【インコのフリーフライト】のページにウロコインコの波状飛行について書きましたが、鳥の生態を解説したサイトには波状飛行について「羽を閉じて惰力で進む間にエネルギーを節約できて、羽を休めることもできるメリットがある」と解説してあります。
本当に省エネかどうか疑問が残りますが、そのことはさておき私は波状飛行は小型の鳥が猛禽類に対抗するために得た技術ではないかと思っています。
まずは、敵に追われたら羽を閉じて敵が入れないような細かい枝の間を縫って逃げられること。
それに加えて以下が私の考察です。
私の住む地域では波状飛行をする最大の鳥はヒヨドリです。
ある日一羽のヒヨドリが、100メートル以上向こうから中型の鷹に追われてこちらに飛んできました。
偶然にも私の頭上を通り過ぎ、2羽はそのまま後方の山を越えて見えなくなりました。
こう聞くと、さぞかし全速力で必死に鷹から逃げているヒヨドリの姿を想像しませんか?
しかし実際は通常ヒヨドリ同士の群れで、山から山に移動するときの速度よりも遅く、波状飛行でいうなら細かな波を描きながら、さらに左右にジグザグニ飛んでいました。

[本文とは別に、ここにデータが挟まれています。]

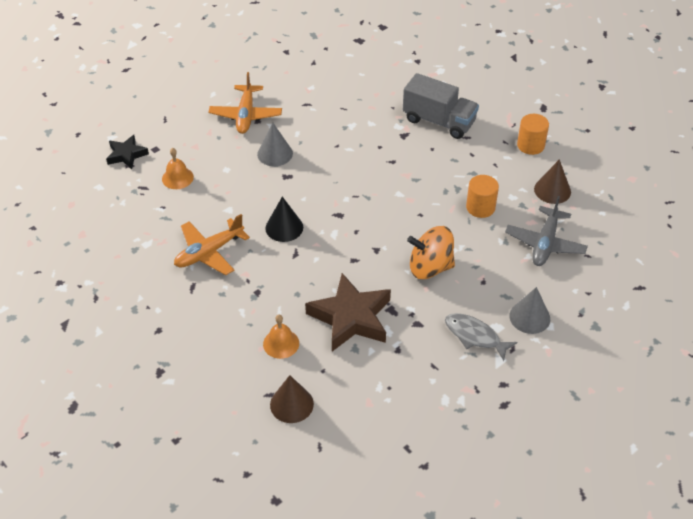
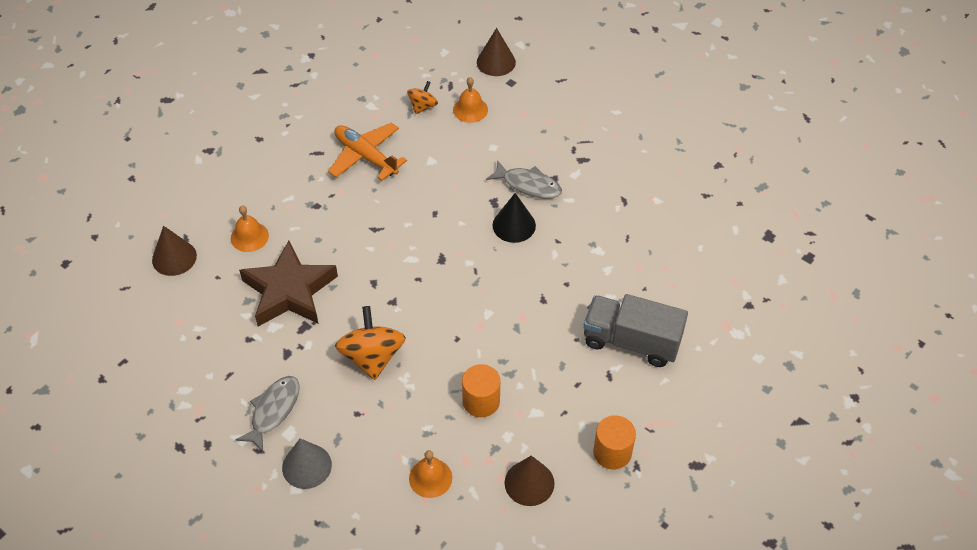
camera: 80 degrees right, 5 degrees up
black star [106,135,149,169] -> brown cone [477,28,516,76]
orange plane [209,72,282,134] -> none
grey cone [257,123,293,166] -> grey fish [486,160,562,199]
black cone [265,197,303,242] -> black cone moved to [493,193,536,243]
grey truck [403,73,479,139] -> grey truck turned 90 degrees clockwise [583,294,688,367]
grey plane [505,196,588,266] -> orange bell [409,450,452,498]
none -> orange spinning top [407,81,438,114]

飛ぶというよりも、カエルのように跳ねるという印象でした。
速度が遅い分、惰力が弱いので”羽ばたく”・”羽を閉じる”を繰り返すペースが速くなるということです。
そして追っている鷹の方はヒヨドリに接触できそうなくらい追い詰めながらも、この波の動きに翻弄されているように見えました。
おそらく捕食者の側からすると、スピードが速くても直線的な動きをする獲物の方が先が読めて狙いを定めやすいことと思います。
そして彼らの翼は細かな上下運動に対応していないので、波状飛行をする獲物を後ろから追い掴むのはやっかいな仕事になるはずです。
そして波状飛行にはもう一つ大きなメリットを感じます。
それは、鳥が翼を閉じると面積が小さくなるということです。
縦の長さを抜きにしてごく分かりやすく言うなら、鳥が翼を閉じた状態を真上から見ると、翼を広げたときの4分の1か、5分の1程度の大きさになります。
鷹は前後左右ばかりでなく、真上や真下から掴みかかってくるものもいます。
隼は獲物を掴み取るだけでなく、上空から猛スピードで打撃を与え地面に叩き落とすことをします。
弓や射撃の的の大きさが4分の1になるのと同じく、その相手が小さくなれば当然狙いにくくなります。
もしくは横向きだったはずの鉄棒にぶら下がろうジャンプとしたら、急に縦向きに変るような感覚でしょうか。
さらに上下左右の動きを加えて、小さな鳥が大きな猛禽たちを巧みにかわします。
その技を凌駕しヒヨドリを捕食するタカやハヤブサもおり、自然界の熾烈さに感嘆してしまいます。
あのヒヨドリは逃げ切ったのでしょうか。